» Selected text:
#####

For me, Dominion isn't a game for a new group. Not to mention, while it was definately the genre leader once, it's now been surpassed by several newer games in terms of gameplay and mechanics. Better alternatives as a first deck builder are Marvel Legendary, Thunderstone Advance and (I can't stand this next game, because the theme is just gross, but there is no denying it's a stronger game at it's core than Dominion, which it is almost a re-theme of in some ways (Dominion is better once you add all its expansions in, I am talking just base games here)) Tanto Cuore. If you adore anime, you might give that last one a try, if not stay way.

Marvel Legendary was my first intro to Deck Builders, and it's still really popular with my group. It works really well for introducing people to the genre, I think due to its combination of recognizable theme and clear mechanics.

Especially in the base set, most of the characters do what you expect them to do in their cards. Wolverine does damage and heals wounds. Hulk hurts himself and others. Captain America is a team player. Spider-Man mostly fucks around.

The objectives are made clear by the elements on the board. There's a track that fills up with bad guys each turn, and it's "not good" if that track overflows. There's a big juicy target off to the side that you have to work up toward. The Scheme system creates an absolute mess of replay value once you take into account the masterminds and hero/villain combos, while still keeping the game fresh with varying side objectives.

#####

» Challenges:
**1)** Answer these questions about the post on deck-building games, one per line:
(a) Which three games does it name as better first deck builders than Dominion?
(b) What two things does Wolverine do in his cards?
(c) What fills the track on the board each turn?
**2)** Say whether each statement agrees with the post on deck-building games, and back each answer with the deciding words from the post:
(a) Comparing base games only, the writer rates Dominion as stronger than Tanto Cuore.
(b) Marvel Legendary is still popular with the writer's group.
(c) Hulk hurts only other characters.
**3)** Proceed with the post on deck-building games, starting from where it stops.

» Recorded information:

#####

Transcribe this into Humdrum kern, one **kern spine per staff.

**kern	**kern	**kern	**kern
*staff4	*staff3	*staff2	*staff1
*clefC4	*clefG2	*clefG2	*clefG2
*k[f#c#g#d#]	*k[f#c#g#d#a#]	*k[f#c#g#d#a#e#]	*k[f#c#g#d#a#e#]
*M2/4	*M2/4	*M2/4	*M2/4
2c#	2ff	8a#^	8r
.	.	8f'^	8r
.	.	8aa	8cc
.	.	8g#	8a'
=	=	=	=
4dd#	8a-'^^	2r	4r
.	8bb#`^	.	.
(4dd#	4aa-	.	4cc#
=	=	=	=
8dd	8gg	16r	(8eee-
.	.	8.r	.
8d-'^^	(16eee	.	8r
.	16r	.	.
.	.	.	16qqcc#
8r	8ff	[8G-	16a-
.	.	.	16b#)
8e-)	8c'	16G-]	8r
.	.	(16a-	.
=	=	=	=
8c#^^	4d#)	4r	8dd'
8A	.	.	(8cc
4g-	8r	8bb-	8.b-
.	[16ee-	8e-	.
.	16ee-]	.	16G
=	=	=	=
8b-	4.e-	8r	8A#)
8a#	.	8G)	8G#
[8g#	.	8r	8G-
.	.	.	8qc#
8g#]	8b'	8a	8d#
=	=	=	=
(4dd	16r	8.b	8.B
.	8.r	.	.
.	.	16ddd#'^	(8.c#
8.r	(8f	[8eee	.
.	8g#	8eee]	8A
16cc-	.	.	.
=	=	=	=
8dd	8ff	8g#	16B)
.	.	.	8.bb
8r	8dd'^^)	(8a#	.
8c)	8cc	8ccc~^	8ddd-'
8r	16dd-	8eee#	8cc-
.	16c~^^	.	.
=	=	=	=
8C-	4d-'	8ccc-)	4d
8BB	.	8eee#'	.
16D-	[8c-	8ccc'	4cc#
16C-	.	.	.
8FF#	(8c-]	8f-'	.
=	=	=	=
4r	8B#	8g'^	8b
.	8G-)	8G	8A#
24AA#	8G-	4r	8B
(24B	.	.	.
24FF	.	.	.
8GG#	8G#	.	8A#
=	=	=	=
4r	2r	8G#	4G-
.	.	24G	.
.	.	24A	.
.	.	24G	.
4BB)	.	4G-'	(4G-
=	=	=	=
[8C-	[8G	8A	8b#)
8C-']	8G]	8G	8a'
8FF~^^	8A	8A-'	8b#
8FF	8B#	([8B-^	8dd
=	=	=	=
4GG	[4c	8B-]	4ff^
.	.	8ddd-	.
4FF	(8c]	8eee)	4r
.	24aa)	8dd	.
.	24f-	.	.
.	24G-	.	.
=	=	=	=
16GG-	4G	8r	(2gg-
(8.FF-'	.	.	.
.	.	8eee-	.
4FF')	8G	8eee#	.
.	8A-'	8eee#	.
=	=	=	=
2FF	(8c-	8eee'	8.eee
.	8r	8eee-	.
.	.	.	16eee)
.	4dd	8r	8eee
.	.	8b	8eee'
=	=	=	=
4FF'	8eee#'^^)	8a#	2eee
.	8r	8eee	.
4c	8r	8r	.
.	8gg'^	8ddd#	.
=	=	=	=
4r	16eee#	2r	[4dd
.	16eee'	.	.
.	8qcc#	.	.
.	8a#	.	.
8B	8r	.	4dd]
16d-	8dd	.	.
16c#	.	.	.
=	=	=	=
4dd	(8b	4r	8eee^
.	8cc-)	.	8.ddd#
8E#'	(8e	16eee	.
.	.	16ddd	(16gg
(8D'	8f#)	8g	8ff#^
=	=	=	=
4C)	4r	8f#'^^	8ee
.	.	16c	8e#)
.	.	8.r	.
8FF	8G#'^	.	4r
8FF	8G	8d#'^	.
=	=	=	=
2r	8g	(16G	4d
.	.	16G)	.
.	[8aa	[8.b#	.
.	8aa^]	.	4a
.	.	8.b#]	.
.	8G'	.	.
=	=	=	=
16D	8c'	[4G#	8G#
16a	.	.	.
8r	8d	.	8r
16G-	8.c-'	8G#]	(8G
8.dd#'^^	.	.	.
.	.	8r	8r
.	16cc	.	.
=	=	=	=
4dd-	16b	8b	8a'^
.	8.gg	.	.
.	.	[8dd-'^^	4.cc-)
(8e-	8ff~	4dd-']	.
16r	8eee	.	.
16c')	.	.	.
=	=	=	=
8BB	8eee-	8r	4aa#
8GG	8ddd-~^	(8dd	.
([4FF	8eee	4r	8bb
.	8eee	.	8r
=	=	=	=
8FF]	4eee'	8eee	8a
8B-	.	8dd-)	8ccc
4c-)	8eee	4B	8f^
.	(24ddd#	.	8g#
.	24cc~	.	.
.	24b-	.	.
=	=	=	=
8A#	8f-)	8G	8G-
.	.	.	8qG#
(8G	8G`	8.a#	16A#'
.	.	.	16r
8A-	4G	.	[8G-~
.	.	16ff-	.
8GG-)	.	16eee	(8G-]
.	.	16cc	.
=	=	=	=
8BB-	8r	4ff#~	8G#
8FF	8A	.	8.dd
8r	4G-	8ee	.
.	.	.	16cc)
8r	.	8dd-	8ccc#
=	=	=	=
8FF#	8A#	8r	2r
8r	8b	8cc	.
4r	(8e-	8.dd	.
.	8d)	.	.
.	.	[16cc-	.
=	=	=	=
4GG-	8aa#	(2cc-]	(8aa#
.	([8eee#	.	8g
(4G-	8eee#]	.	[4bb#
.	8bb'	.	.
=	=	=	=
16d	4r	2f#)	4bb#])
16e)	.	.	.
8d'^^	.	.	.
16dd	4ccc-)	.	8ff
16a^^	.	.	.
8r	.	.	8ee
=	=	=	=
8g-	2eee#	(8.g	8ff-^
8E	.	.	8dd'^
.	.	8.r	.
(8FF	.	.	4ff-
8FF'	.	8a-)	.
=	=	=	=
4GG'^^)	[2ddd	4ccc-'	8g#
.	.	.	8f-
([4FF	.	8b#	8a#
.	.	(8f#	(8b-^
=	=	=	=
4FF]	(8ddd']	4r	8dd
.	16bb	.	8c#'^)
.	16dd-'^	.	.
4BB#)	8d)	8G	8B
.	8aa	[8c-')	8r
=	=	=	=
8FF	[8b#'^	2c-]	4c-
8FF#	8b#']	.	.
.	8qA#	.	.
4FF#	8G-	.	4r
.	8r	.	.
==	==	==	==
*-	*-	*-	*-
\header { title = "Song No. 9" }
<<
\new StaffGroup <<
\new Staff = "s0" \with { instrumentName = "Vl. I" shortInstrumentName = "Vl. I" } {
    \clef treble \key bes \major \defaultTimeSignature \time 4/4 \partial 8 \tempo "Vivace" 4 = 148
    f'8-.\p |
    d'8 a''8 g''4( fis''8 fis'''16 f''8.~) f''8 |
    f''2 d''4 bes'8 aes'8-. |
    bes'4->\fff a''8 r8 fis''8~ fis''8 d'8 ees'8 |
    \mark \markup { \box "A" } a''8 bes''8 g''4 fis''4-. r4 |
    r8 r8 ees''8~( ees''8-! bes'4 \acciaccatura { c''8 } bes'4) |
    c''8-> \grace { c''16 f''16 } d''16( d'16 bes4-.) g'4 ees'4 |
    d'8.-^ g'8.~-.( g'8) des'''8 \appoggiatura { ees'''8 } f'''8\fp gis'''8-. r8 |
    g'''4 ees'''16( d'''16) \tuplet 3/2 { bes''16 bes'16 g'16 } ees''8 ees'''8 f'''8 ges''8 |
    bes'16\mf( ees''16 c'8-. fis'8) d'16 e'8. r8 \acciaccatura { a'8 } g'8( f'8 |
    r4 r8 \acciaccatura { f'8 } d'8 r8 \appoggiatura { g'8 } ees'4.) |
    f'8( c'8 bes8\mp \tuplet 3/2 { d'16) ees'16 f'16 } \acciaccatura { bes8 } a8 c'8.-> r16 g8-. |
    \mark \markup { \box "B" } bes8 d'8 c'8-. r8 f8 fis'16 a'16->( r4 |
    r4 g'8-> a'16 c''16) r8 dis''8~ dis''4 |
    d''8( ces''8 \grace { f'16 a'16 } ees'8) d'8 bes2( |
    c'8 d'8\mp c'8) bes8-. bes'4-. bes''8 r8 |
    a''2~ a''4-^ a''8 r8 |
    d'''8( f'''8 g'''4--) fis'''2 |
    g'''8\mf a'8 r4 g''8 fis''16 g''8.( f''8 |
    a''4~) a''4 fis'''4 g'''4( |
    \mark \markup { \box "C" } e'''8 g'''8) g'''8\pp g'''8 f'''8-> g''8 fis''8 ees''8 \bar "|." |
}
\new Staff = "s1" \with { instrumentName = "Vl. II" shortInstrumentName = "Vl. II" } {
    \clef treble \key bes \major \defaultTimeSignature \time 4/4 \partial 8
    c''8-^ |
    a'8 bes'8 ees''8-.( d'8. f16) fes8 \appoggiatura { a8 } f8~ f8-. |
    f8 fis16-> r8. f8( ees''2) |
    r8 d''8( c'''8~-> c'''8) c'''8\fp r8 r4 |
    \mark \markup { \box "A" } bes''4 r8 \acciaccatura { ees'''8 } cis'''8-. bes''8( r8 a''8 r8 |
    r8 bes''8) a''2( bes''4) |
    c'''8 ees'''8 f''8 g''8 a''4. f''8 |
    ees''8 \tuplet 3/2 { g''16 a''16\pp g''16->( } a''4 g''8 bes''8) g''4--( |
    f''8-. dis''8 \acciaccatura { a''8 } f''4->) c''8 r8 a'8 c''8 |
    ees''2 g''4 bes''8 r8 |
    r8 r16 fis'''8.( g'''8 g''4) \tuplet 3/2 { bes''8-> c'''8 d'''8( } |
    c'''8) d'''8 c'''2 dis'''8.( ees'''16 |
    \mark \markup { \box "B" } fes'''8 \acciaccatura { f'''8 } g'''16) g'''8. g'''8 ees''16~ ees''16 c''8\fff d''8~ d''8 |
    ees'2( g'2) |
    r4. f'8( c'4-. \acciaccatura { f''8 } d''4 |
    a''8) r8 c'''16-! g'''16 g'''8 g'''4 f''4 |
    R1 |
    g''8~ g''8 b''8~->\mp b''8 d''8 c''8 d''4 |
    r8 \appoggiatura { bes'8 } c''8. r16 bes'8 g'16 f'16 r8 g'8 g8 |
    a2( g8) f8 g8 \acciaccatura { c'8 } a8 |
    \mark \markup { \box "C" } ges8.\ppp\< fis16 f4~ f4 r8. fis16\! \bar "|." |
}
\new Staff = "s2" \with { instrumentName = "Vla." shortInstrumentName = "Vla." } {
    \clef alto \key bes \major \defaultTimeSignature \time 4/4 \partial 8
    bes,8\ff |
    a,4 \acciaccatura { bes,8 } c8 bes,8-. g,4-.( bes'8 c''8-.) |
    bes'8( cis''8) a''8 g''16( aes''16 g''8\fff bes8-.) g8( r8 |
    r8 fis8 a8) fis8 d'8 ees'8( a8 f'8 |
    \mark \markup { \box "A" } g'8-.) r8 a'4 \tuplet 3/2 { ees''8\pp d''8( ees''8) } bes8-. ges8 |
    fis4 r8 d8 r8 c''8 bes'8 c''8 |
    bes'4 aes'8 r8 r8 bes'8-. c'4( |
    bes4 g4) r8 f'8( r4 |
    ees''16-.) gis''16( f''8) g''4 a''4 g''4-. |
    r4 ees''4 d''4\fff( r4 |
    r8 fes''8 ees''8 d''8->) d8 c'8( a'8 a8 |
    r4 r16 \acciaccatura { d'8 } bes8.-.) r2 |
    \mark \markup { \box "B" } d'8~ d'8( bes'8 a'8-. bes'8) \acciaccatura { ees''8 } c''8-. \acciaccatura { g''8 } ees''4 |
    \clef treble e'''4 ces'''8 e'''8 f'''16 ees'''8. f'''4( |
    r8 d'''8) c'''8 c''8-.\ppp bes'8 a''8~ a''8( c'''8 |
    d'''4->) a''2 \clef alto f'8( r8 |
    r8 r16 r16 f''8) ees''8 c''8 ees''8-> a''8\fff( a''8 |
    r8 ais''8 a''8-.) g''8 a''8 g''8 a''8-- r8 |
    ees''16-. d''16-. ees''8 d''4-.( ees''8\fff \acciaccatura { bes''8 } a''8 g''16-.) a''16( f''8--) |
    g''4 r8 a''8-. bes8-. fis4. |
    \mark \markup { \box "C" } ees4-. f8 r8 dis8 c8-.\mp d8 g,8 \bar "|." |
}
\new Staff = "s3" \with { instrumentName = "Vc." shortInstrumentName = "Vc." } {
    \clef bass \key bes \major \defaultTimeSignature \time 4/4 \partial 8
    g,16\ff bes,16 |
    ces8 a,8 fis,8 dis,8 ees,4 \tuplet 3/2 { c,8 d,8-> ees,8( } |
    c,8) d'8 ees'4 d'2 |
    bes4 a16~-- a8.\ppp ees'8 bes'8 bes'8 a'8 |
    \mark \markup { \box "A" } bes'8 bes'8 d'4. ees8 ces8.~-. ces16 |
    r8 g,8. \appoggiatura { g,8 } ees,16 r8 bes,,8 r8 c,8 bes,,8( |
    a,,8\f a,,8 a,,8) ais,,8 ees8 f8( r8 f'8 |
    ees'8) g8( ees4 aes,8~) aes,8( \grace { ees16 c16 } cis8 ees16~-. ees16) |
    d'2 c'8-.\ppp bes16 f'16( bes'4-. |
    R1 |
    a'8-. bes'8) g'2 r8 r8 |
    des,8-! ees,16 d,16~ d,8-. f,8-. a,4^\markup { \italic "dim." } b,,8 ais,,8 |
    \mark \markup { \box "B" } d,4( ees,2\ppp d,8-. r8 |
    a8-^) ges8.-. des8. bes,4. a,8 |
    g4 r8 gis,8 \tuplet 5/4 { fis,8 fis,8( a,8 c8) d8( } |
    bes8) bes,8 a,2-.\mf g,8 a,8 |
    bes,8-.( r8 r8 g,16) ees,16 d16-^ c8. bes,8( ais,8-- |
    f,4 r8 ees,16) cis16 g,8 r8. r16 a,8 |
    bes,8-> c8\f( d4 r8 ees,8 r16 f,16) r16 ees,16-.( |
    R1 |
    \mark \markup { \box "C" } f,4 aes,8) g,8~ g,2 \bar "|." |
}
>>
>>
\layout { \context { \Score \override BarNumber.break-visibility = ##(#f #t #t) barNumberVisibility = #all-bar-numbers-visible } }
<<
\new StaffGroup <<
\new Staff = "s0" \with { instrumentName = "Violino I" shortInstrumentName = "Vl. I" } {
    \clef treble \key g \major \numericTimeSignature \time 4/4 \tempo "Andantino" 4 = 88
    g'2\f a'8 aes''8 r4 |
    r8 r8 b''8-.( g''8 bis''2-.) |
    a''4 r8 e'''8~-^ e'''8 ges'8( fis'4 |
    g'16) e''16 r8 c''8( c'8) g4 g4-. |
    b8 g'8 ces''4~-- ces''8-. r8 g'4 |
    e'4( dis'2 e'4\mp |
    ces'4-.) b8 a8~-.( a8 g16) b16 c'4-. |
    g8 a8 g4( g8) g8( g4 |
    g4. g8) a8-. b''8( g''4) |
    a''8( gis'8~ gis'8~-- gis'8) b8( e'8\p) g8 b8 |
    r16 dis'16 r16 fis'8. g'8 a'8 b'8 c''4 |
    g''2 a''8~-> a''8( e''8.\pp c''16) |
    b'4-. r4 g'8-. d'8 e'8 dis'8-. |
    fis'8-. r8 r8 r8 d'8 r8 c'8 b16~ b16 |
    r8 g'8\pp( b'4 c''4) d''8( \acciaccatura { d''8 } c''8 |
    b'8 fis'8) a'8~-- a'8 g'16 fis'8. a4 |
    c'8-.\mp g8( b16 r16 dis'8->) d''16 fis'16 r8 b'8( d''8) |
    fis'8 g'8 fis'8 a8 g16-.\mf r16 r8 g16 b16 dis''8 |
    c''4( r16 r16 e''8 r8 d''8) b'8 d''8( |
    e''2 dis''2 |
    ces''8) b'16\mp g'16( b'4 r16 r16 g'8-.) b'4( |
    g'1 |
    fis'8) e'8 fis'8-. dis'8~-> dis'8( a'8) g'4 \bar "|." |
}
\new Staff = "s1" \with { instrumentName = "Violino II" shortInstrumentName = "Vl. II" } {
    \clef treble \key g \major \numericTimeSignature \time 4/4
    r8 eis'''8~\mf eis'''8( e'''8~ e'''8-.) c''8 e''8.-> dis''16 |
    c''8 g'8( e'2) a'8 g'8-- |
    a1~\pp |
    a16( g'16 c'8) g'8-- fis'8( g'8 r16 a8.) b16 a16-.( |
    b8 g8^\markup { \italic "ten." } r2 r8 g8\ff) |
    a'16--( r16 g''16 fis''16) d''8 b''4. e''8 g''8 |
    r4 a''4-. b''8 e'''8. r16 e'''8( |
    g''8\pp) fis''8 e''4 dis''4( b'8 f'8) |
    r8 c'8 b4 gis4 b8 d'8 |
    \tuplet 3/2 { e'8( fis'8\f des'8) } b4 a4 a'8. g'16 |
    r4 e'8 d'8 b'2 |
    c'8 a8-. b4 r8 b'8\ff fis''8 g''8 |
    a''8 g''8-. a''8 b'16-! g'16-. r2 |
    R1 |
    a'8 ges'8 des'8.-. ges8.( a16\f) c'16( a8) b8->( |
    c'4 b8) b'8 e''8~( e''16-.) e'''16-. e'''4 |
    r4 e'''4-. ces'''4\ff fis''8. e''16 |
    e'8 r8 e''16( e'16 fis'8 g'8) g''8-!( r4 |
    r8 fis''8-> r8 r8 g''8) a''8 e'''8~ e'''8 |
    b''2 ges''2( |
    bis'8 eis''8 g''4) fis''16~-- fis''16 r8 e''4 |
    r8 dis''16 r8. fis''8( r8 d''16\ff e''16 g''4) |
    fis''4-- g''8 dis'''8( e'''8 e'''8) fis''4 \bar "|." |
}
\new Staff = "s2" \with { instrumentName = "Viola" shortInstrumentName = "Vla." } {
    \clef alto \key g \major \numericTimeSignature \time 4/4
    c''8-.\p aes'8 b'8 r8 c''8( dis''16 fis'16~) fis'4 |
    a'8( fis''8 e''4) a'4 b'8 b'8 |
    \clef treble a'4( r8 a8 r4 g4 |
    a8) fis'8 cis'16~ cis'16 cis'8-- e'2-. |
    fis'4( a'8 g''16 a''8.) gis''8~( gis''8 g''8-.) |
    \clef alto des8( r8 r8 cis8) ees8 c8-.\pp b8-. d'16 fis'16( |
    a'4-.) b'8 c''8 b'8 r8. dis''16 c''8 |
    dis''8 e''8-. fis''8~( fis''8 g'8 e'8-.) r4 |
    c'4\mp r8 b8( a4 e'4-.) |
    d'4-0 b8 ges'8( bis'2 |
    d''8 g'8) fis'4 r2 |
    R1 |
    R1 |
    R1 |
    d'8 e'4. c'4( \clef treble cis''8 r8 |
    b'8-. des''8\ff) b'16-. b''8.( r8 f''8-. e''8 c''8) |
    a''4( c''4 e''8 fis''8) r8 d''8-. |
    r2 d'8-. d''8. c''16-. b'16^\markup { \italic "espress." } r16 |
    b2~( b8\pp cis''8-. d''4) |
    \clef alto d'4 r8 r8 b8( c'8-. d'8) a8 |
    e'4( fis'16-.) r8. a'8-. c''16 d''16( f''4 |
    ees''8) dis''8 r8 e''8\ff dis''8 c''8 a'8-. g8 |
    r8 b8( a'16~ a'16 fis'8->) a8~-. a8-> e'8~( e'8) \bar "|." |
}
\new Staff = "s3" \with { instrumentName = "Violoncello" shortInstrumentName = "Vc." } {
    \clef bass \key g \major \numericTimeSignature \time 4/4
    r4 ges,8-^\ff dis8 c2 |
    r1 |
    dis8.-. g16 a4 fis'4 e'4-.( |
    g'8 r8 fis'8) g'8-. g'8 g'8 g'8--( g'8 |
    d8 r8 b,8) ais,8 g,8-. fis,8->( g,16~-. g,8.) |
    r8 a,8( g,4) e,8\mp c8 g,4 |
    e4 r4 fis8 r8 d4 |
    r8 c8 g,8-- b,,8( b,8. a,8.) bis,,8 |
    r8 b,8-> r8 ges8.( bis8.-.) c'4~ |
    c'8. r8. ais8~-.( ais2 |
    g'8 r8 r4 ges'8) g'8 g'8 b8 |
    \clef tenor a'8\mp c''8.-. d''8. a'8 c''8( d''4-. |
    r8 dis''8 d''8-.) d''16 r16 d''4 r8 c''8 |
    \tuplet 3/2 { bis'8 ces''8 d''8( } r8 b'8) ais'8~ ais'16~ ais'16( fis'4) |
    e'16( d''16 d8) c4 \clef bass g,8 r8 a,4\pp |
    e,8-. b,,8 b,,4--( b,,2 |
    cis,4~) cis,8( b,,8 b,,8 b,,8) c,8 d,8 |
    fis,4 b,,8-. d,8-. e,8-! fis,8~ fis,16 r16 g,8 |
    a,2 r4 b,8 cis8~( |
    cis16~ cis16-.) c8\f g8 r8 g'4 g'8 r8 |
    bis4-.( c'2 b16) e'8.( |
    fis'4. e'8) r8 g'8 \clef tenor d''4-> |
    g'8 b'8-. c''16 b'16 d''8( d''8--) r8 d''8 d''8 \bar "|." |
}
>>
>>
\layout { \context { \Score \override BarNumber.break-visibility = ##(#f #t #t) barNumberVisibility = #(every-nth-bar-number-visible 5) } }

#####

» Results of the tasks:
**1)**
(a) Marvel Legendary, Thunderstone Advance and Tanto Cuore.
(b) He does damage and heals wounds.
(c) Bad guys.

**2)**
(a) No: "there is no denying it's a stronger game at it's core than Dominion"
(b) Yes: "it's still really popular with my group"
(c) No: "Hulk hurts himself and others."

**3)**
The game is very teachable. The initial Hero HQ roster likely has all the card mechanics present, so you can explain how the symbols are also color-coded, and a symbol in the "effect" area means you get that ability if you combo off of that color from earlier in your turn. You can also see the Fight, Recruit, and Cost elements. Villain abilities you can easily explain as they appear. The only real hurdle is getting people to understand what Deck Building is- I find that most people, if they don't get it at first, figure it out immediately after they shuffle their discard for the first time. "Oh, I get the cards I bought after a short delay, and they stay with me and maybe build up on each other."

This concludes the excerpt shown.